Les grandes banques du pays continuent d'engranger des profits. Bien sûr, récession oblige, ils sont moins faramineux. Néanmoins, ils dépassent les prévisions des analystes. Ce n'est pas monnaie courante ces temps-ci: les mauvaises surprises économiques dépassent largement les bonnes sur les fils de presse.

 

Quand le chef de file national, la Banque Royale, déclare un bénéfice de 1 milliard au dernier trimestre, on conviendra qu'on est loin de la dèche. Idem chez ses concurrents canadiens: 712 millions à la TD, 69 millions à la Banque Nationale (même si le papier commercial lui a fait mal), et 147 millions à la CIBC. Les marchés boursiers ont d'ailleurs salué leurs résultats encourageants, la semaine dernière, en faisant bondir les titres financiers.

Au sud de la frontière, c'est une tout autre histoire. Les banques américaines continuent de tirer le diable par la queue. Elles souffrent d'une profonde sous-capitalisation et peinent à garder la tête hors de l'eau. Les déficits abyssaux se succèdent.

Pas plus tard que vendredi, l'administration Obama a été forcée d'accroître sa participation à 36% dans Citigroup, provoquant un effondrement de l'action. La menace de nationalisation (mot honni aux États-Unis) pèse sur d'autres banques, dont la plus importante, Bank of America, qui ne tient aussi qu'à un fil. Le gouvernement américain n'a pas fini de renflouer le système financier. Il prévoit injecter au moins 250 autres milliards, en plus de la bouée de sauvetage de 750 milliards déjà accordée par le Congrès.

De l'autre côté de l'Atlantique, les grands patrons de la finance éprouvent aussi de sérieux maux de tête. Le système bancaire en détresse en Europe de l'Est a reçu une aumône de 25 milliards d'euros, entre autres de la Banque mondiale, vendredi. Sans compter la Banque d'Angleterre qui vient régulièrement à la rescousse d'institutions britanniques réputées comme RBS, HBOS et Lloyds.

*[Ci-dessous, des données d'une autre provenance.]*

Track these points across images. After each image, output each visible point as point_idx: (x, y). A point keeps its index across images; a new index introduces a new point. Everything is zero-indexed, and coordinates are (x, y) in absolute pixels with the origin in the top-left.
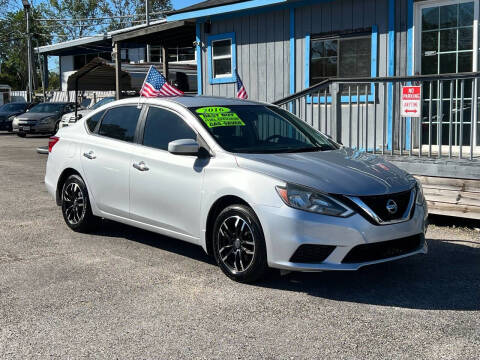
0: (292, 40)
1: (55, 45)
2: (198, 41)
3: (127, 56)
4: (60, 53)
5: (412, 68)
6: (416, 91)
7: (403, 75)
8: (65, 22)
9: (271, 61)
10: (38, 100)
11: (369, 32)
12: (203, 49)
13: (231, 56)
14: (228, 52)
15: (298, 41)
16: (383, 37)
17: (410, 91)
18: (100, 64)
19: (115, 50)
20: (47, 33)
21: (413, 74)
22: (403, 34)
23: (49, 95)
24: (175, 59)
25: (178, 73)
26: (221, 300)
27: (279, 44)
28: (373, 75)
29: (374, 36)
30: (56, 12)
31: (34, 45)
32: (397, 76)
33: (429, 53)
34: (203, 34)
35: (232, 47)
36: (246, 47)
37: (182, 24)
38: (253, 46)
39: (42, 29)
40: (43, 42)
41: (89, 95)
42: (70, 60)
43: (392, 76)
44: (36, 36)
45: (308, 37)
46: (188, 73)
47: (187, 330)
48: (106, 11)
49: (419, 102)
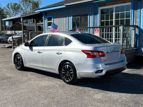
0: (68, 17)
1: (8, 18)
2: (43, 17)
3: (27, 21)
4: (9, 20)
5: (98, 24)
6: (98, 30)
7: (96, 26)
8: (11, 12)
9: (62, 23)
10: (3, 33)
11: (87, 15)
12: (45, 19)
13: (52, 21)
14: (51, 20)
15: (69, 18)
16: (91, 17)
17: (97, 30)
18: (18, 24)
19: (22, 20)
20: (6, 15)
21: (98, 26)
22: (96, 16)
23: (6, 32)
24: (40, 22)
25: (38, 26)
26: (43, 84)
27: (64, 18)
28: (88, 26)
29: (89, 16)
30: (8, 9)
31: (2, 18)
32: (94, 26)
33: (102, 21)
34: (45, 15)
35: (52, 19)
36: (56, 19)
37: (39, 13)
38: (58, 19)
39: (4, 14)
40: (4, 18)
41: (17, 32)
42: (11, 22)
43: (93, 27)
44: (2, 16)
45: (72, 17)
46: (41, 26)
47: (33, 92)
48: (22, 9)
49: (99, 33)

De leur côté, les banques canadiennes ne connaissent pas de problème de liquidités et parviennent facilement à aller chercher du financement. Elles ne sont pas aux prises avec un marché immobilier en déroute. Bien que les conditions de prêt aux consommateurs et aux entreprises aient été resserrées, le crédit n'est pas carrément gelé.

Bref, la situation enviable de nos institutions financières est rassurante, malgré la récession qui sévit. Ce n'est pas pour rien qu'elles caracolent en tête du classement mondial des banques les plus fiables.

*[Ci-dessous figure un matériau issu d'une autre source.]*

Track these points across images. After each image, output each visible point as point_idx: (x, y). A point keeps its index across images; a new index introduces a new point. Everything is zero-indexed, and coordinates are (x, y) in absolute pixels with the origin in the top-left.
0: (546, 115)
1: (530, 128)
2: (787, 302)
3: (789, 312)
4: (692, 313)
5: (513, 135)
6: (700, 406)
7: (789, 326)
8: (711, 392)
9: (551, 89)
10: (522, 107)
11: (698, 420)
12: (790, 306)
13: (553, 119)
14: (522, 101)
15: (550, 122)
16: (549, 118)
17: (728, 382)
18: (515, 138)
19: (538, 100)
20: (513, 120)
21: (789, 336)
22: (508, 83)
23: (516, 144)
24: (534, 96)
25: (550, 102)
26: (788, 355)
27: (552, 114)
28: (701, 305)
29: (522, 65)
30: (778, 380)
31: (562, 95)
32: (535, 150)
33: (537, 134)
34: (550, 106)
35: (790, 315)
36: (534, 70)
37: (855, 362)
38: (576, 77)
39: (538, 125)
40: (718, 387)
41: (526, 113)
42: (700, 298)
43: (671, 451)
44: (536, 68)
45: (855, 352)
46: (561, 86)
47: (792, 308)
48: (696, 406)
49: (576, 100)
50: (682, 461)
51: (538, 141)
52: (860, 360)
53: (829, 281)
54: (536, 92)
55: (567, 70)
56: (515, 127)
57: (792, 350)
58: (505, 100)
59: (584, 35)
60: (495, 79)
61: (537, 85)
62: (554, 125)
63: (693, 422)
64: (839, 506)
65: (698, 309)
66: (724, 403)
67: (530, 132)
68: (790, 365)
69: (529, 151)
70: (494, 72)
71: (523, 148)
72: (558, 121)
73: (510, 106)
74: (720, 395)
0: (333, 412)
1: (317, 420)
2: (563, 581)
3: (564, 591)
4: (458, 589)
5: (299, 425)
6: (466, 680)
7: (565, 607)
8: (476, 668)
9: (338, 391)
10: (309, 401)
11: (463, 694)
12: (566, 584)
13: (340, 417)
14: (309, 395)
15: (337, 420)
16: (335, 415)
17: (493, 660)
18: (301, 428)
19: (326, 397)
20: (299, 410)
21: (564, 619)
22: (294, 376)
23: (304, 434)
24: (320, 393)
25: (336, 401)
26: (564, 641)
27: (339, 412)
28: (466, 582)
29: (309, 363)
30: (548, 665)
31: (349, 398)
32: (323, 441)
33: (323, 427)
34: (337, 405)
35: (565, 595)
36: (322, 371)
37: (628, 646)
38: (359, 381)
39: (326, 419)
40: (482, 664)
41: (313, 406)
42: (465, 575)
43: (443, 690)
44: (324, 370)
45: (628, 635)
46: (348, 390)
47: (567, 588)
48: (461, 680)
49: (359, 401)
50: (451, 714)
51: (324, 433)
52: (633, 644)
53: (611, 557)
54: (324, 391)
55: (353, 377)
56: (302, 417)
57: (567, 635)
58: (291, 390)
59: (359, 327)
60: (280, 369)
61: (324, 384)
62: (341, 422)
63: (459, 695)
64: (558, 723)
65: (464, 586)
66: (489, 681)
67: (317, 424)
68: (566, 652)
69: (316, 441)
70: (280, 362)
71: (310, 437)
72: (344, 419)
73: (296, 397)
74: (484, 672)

Évidemment, la crise économique commande une certaine prudence. On ne doit pas tenir pour acquis que les banques canadiennes passeront indemnes à travers la tempête. Le nombre de faillites et de créances douteuses pourrait grimper en flèche. Les bénéfices des institutions financières en seront forcément affectés.

Mais, au moins, leur survie n'est pas en jeu, contrairement à ce qu'on peut observer dans le reste de l'Occident. Le gouvernement fédéral ne devrait pas être contraint d'allonger des milliards pour les secourir. Ce sera autant d'argent qui pourra servir à relancer notre économie chancelante.